The United Nations Development Programme (UNDP) is helping the most vulnerable people in Karantina heal from the trauma and psychological wounds caused by the devastating blast and rebuild a strong social structure of active survivors.
This initiative is encouraging Karantina children, women and men of all ages to speak about what they saw, heard, felt and did during and after the explosion by conducting discussions and support sessions to help them recover and see their ways forward.
“We were living in horror and fear. I suffered from a nervous breakdown and I was finding difficulties breathing,” said Aida Al Mahoumd, a 65-year-old Karantina resident. “During the helpful sessions, I was able to express myself and I feel much better now.”
The Beirut port explosion reopened wounds of the civil war and is described by local residents as “incomparable” to anything they’ve ever experienced before. Additionally, it has caused feelings of uncertainty amongst them as they continue to experience recurring thoughts of the incident; “every time I lay my head on the pillow to sleep, I hear the sound of the explosion again,” Aida added.
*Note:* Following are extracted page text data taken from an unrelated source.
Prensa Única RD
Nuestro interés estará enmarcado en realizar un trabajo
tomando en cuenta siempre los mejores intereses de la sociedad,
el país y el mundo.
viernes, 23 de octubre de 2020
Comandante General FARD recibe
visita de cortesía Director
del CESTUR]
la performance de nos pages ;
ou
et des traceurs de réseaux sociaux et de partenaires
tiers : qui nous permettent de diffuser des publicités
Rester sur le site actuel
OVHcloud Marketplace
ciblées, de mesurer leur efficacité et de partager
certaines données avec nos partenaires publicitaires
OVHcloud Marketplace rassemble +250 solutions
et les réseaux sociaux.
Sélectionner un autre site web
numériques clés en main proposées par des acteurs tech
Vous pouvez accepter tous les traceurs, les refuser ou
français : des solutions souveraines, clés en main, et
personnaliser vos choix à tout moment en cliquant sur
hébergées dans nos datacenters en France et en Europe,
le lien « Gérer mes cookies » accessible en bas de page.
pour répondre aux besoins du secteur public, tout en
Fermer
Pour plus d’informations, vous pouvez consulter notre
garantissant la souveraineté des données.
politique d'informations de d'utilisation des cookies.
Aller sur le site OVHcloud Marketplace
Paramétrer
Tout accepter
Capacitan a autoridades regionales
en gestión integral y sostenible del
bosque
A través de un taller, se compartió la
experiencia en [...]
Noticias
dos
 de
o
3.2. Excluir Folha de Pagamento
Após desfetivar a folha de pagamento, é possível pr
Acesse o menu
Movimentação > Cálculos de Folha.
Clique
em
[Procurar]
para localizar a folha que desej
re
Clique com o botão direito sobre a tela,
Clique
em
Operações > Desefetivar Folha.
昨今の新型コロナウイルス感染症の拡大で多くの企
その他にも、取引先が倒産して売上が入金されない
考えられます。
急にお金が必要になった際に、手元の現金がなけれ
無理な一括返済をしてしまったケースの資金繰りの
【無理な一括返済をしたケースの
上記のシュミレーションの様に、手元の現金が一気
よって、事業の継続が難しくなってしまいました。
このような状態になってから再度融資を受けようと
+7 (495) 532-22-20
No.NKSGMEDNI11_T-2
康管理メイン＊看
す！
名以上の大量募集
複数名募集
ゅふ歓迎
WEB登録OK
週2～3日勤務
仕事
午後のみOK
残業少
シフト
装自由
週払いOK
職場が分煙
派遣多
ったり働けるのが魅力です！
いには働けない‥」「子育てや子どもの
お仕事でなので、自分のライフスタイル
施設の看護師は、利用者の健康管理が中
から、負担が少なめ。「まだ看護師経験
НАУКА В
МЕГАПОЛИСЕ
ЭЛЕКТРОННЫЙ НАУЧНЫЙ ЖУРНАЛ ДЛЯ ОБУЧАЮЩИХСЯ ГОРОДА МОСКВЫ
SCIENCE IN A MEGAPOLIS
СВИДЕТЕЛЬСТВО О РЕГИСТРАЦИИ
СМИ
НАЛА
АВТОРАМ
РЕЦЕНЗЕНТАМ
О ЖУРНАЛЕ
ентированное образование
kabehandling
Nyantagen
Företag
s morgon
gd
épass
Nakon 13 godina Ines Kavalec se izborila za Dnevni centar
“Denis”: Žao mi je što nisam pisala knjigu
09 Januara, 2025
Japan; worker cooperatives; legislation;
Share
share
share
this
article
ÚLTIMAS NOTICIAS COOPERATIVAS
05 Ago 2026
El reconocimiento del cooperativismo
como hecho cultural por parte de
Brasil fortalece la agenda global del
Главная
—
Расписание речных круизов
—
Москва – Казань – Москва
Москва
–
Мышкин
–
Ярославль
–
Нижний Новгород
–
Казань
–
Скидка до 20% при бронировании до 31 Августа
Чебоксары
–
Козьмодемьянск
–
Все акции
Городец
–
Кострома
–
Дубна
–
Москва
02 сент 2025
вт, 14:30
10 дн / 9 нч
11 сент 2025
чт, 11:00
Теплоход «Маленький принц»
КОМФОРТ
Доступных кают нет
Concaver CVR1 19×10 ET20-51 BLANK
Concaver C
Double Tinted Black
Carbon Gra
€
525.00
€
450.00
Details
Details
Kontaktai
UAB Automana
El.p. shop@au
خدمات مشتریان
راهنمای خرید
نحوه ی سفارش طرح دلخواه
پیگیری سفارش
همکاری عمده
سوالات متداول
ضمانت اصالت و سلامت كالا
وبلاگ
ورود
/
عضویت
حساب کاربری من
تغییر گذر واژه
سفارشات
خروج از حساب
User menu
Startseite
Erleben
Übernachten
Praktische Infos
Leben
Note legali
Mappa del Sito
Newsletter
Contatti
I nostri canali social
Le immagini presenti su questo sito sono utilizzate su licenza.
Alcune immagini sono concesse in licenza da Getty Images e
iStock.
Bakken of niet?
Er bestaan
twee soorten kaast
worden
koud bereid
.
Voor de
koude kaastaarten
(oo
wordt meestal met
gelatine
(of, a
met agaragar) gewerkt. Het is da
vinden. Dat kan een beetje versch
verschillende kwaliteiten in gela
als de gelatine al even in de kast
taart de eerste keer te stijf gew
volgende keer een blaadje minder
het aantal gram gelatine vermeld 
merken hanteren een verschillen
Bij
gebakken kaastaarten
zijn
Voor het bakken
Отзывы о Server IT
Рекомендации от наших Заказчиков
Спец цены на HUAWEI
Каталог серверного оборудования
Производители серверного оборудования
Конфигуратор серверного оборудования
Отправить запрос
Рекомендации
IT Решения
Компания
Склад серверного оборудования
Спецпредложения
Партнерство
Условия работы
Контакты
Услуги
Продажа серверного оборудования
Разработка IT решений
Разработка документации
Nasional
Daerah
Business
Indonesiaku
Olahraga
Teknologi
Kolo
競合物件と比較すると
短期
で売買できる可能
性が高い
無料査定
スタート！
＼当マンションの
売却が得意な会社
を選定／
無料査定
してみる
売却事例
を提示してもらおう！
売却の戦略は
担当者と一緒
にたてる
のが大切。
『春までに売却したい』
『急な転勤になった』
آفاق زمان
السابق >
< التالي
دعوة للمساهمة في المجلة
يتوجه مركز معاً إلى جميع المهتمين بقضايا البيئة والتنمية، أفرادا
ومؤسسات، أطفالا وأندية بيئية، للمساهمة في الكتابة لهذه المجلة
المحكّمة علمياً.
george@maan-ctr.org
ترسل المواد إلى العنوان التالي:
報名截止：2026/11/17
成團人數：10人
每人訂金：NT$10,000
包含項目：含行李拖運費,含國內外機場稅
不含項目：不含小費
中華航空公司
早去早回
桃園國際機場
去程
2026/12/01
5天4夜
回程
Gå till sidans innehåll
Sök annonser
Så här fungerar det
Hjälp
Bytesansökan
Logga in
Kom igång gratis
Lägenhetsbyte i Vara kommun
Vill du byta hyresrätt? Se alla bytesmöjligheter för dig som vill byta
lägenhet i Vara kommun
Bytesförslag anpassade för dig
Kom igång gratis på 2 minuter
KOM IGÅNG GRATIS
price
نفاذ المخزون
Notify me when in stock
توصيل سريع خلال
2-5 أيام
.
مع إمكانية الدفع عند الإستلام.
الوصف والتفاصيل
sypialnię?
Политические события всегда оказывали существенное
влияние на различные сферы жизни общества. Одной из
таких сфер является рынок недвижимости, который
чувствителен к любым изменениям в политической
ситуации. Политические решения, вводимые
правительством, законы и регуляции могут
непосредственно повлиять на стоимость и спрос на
The psychosocial support focus group, with the technical assistance of AVSI and Armadilla, is embracing UNDP’s people-centric approach by helping those affected by the blast identify the feelings they have experienced, understand their reactions, and regain, gradually with each session, a more positive and optimistic outlook.
“The soul is the most precious thing in life, much more precious than money. I was feeling down and hopeless and if it wasn’t for the support I received, I could have done something bad to myself. With your help, I am improving and that is the biggest blessing", expressed Khalil Ibrahim Houssam another survivor of the blast.